|German cabinet agrees 'balanced' budget in 2014
Germany's cabinet on Wednesday agreed a draft budget for 2014 said to be the first "structurally balanced'' budget -- excluding one-off items and the effects of the economic cycle -- for 40 years.
The draft foresees a deficit of 6.4 billion euros (HK$64.5 billion) in the total federal budget of 296.9 billion euros next year.
In 2015, the books would be balanced entirely, according to the draft.
The budgetary spokesman for the Free Democrats, junior partner in Chancellor Angela Merkel's government, said it was "the first time in 40 years that a government had put forward a structurally balanced budget.''
There would still be "a few one-off items amounting to six billion euros. Otherwise we would be completely balanced,'' Otto Fricke told Deutschlandfunk radio.
The federal budget deficit amounted to more than 44 billion euros in 2010, when Germany was recovering from one of its worst recessions in decades.

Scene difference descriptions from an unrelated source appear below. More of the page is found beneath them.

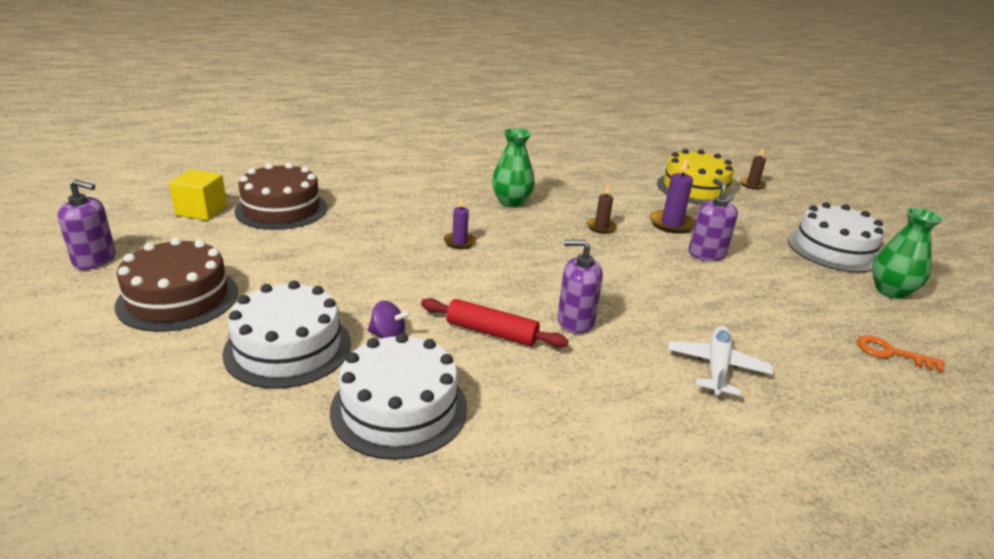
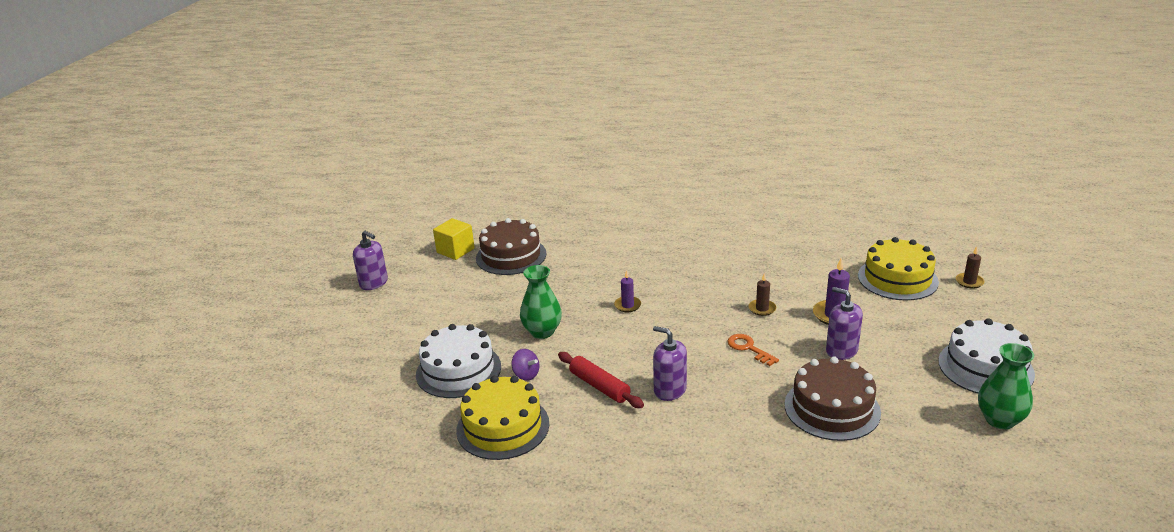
camera: 30 degrees right, 0 degrees up
brown cake [115,238,238,332] -> brown cake moved to [784,356,881,441]
white cake [330,333,467,460] -> yellow cake [456,376,549,460]
green vase [492,128,535,208] -> green vase moved to [520,265,562,339]
white plane [668,325,773,396] -> none
purple soap dispenser [688,179,738,261] -> purple soap dispenser turned 60 degrees counterclockwise [826,287,863,360]
orange key [857,335,944,372] -> orange key moved to [727,334,779,366]

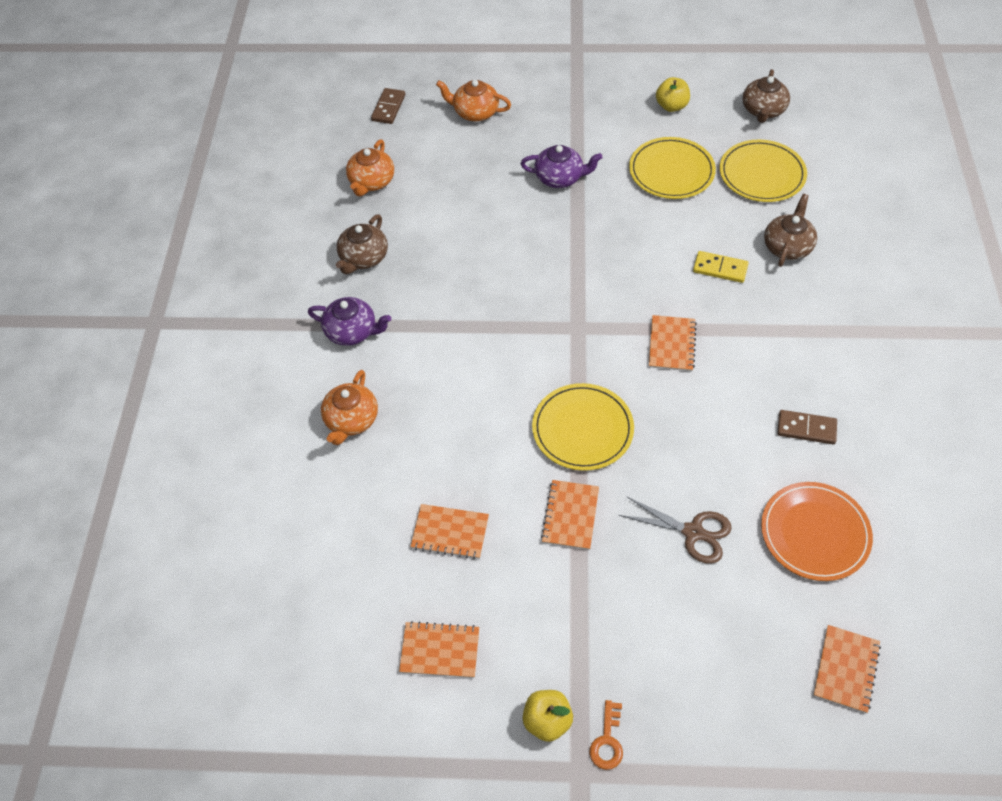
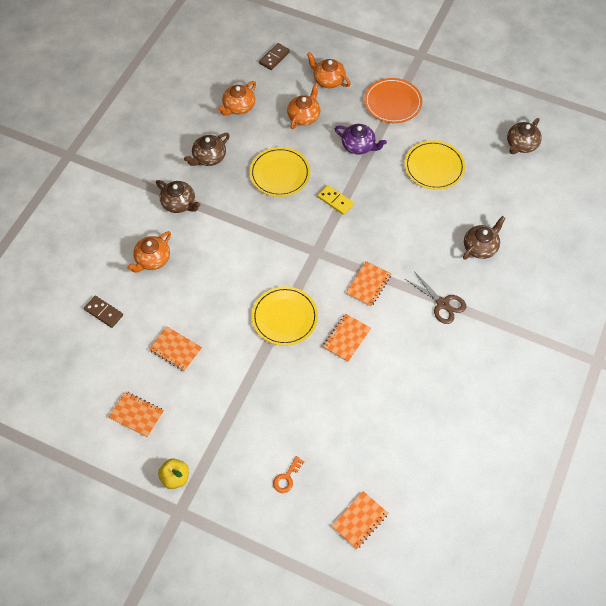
camera: 20 degrees right, 5 degrees up
purple teapot [308,297,391,346] -> brown teapot [156,180,200,213]
orange notebook [541,480,599,550] -> orange notebook moved to [323,314,371,362]
orange key [589,700,623,770] -> orange key moved to [273,456,305,493]
brown scissors [619,496,732,564] -> brown scissors moved to [405,271,466,324]
yellow apple [656,77,690,112] -> none
yellow domino [693,251,748,283] -> yellow domino moved to [317,185,354,215]
yellow plate [720,140,807,202] -> yellow plate moved to [249,147,310,197]
orange plate [761,482,873,581] -> orange plate moved to [364,78,422,123]
brown domino [777,410,837,444] -> brown domino moved to [84,296,123,328]
none -> orange teapot [287,83,320,129]

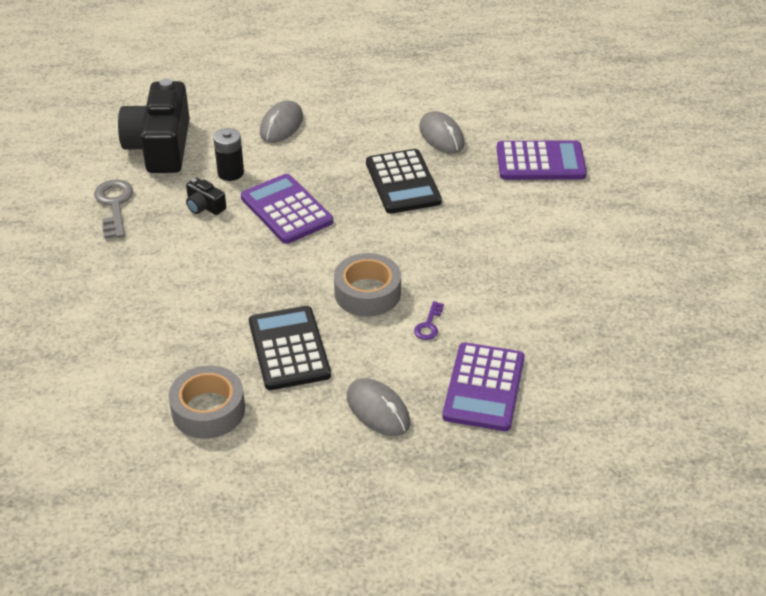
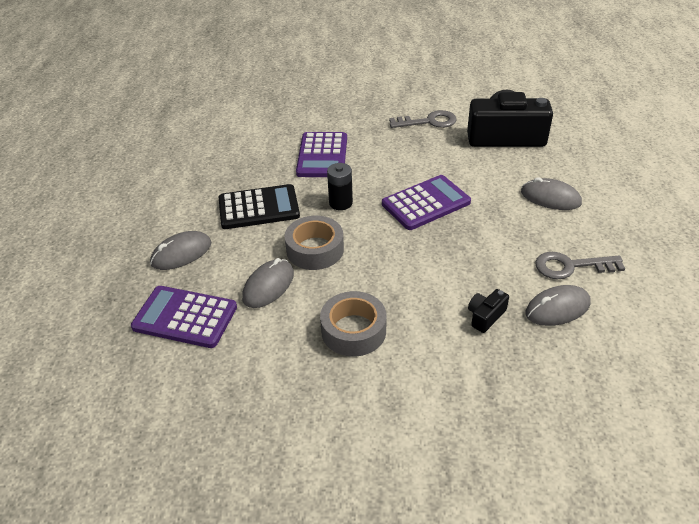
camera: 95 degrees right, 0 degrees up
grey tape [169,366,245,439] -> grey tape moved to [320,291,386,357]
black camera [186,178,226,215] -> black camera moved to [468,289,509,333]
black battery [213,128,244,181] -> black battery moved to [327,163,353,210]
black calculator [366,149,442,214] -> none
purple key [414,301,444,340] -> grey mouse [242,258,294,308]
purple calculator [497,140,587,180] -> purple calculator moved to [296,132,347,177]
none -> grey key [535,252,625,279]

It had dropped to 22.5 billion euros by 2012 and is expected to be 17.1 billion euros in 2013.
The budget comprises just spending at a federal level. The wider public deficit, also including regional and local administrations, is used to calculate whether countries are abiding by European rules.
In 2012, Germany registered a surplus of 0.1 percent of total gross domestic product (GDP) on this measure, according to a provisional figure published in mid-January.
European Union rules state countries in the eurozone may not run a public deficit higher than three percent of GDP, and are supposed to work towards a balance, and even a surplus in times of economic growth.